## [Exercise task 1]
In the records below, write out exactly the part that opens with the line containing "gray arrow: moved 3" and closes with the line containing "pink pentagon at", both included. Leave the picture lines out of your answer.

## [Document section]
╭──

# Nitrous with my turbo



## Guest (May 13, 2003)

I plan on getting a turbo kit for my 96 240sx and its a T3/T4 hybrid with an .48 A/R ratio made by turbonetics , is it safe to run a 50 shot along with my turbo


----------



## ga16det (Sep 20, 2002)

yes , anything can be done. , but what kind of fuel managment are u going to run ? , what psi ? , internals stock ?


----------



## anthony jackson (Jul 16, 2002)

depending what engine you have in it. The SR20DET will handel your boost and your little spray bepending on what set up you have. if youre runnig 9 psi and a 50 shot, i'd venture to say that youre in the safe zone, but if you plan on usint eh KA24DE engine, i wouldn't trust putting a K&N air filter on it. (sarcastic, yes. im just trying to empisize the durability of the SR20 to the KA24)

later man


----------



## Black Hornet (Apr 22, 2003)

^I'll take a KA block over an SR anytime!


----------



## Black Hornet (Apr 22, 2003)

240blubyu said:


> *I plan on getting a turbo kit for my 96 240sx and its a T3/T4 hybrid with an .48 A/R ratio made by turbonetics , is it safe to run a 50 shot along with my turbo *


 A '96 240SX is bound to have quite a few miles on it. If you've got more than 60K on that motor and you want to at least turbo it, I'd consider some internal mods, ie, headwork, cams, bottomend, should you not do an engine management upgrade.

Should you install a turbo and not elect to do any internal mods on a high mileage motor, I would definitely stay away from doing both nitrous and turbo at the same time!

My point is reliability in regards to safety on a high mileage turbo'ed and sprayed motor.


----------



## Guest (May 14, 2003)

The turbo is boosting 9 psi and i plan on upgrading my fuel management system. I just broke 85k miles on my car and plan on reinforcing internal parts in my ka24 but specifically what do i need to upgrade...


----------



## javierb14 (Jul 9, 2002)

u wont need nitrous on the 2.4L KA running 9 psi on a T3/T04E with a .48 turbine housing. thats a small housing for that motor....boost will arrive very quickly, even with a log mani. what is the trim of ur compressor? most importantly, what are u doing for fuel and ignition management when u go turbo? i would invest in an engine managment system (NOT AN FMU) before spraying. a well designed turbo system doesnt need nitrous.....unless ur running a GIGANTIC turbo.

╰──

## [Material for this task]
╭──

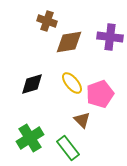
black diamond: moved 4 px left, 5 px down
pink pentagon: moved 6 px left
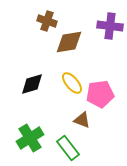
purple cross: moved 11 px up
pink pentagon: rotated 12 degrees clockwise
brown triangle: rotated 24 degrees counterclockwise
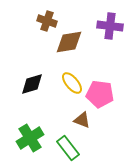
pink pentagon: rotated 16 degrees clockwise
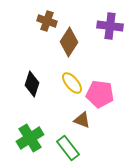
brown diamond: rotated 48 degrees counterclockwise
black diamond: rotated 55 degrees counterclockwise
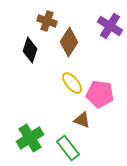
purple cross: rotated 25 degrees clockwise
black diamond: moved 2 px left, 34 px up
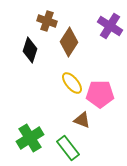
pink pentagon: rotated 8 degrees counterclockwise
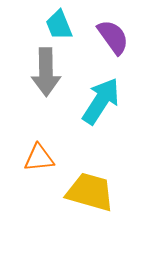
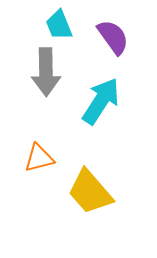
orange triangle: rotated 8 degrees counterclockwise
yellow trapezoid: rotated 147 degrees counterclockwise
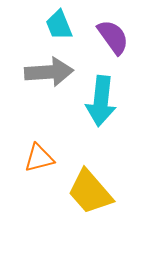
gray arrow: moved 3 px right; rotated 93 degrees counterclockwise
cyan arrow: rotated 153 degrees clockwise
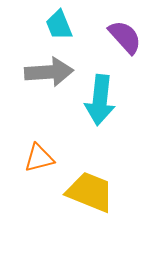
purple semicircle: moved 12 px right; rotated 6 degrees counterclockwise
cyan arrow: moved 1 px left, 1 px up
yellow trapezoid: rotated 153 degrees clockwise
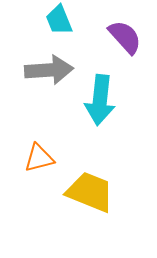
cyan trapezoid: moved 5 px up
gray arrow: moved 2 px up
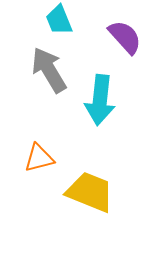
gray arrow: rotated 117 degrees counterclockwise
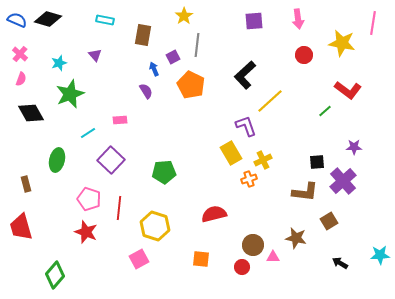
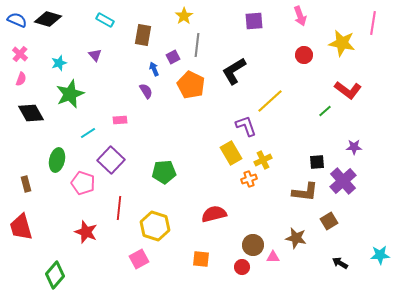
pink arrow at (298, 19): moved 2 px right, 3 px up; rotated 12 degrees counterclockwise
cyan rectangle at (105, 20): rotated 18 degrees clockwise
black L-shape at (245, 75): moved 11 px left, 4 px up; rotated 12 degrees clockwise
pink pentagon at (89, 199): moved 6 px left, 16 px up
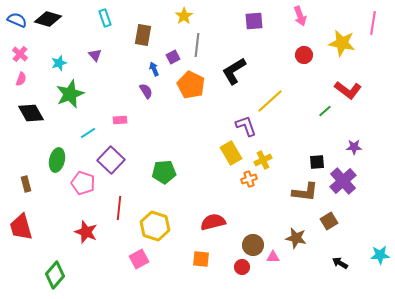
cyan rectangle at (105, 20): moved 2 px up; rotated 42 degrees clockwise
red semicircle at (214, 214): moved 1 px left, 8 px down
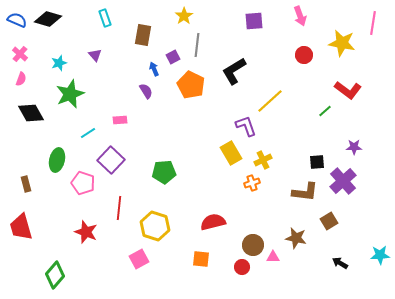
orange cross at (249, 179): moved 3 px right, 4 px down
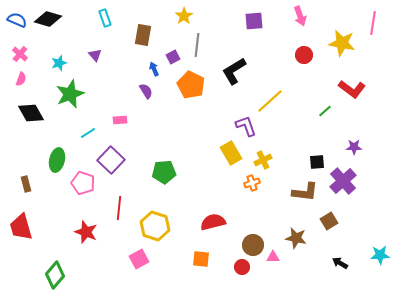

╰──

## [Exercise task 2]
Give again, word for word, the part of the nitrous and turbo thread above that opens with the words containing "## anthony jackson" and closes with "to the KA24)".

## [Task response 1]
gray arrow: moved 3 px right; rotated 93 degrees counterclockwise
cyan arrow: rotated 153 degrees clockwise
purple semicircle: moved 12 px right; rotated 6 degrees counterclockwise
cyan arrow: moved 1 px left, 1 px up
yellow trapezoid: rotated 153 degrees clockwise
cyan trapezoid: moved 5 px up
gray arrow: moved 2 px up
gray arrow: rotated 117 degrees counterclockwise
pink arrow at (298, 19): moved 2 px right, 3 px up; rotated 12 degrees counterclockwise
cyan rectangle at (105, 20): rotated 18 degrees clockwise
black L-shape at (245, 75): moved 11 px left, 4 px up; rotated 12 degrees clockwise
pink pentagon at (89, 199): moved 6 px left, 16 px up

## [Task response 2]
## anthony jackson (Jul 16, 2002)

depending what engine you have in it. The SR20DET will handel your boost and your little spray bepending on what set up you have. if youre runnig 9 psi and a 50 shot, i'd venture to say that youre in the safe zone, but if you plan on usint eh KA24DE engine, i wouldn't trust putting a K&N air filter on it. (sarcastic, yes. im just trying to empisize the durability of the SR20 to the KA24)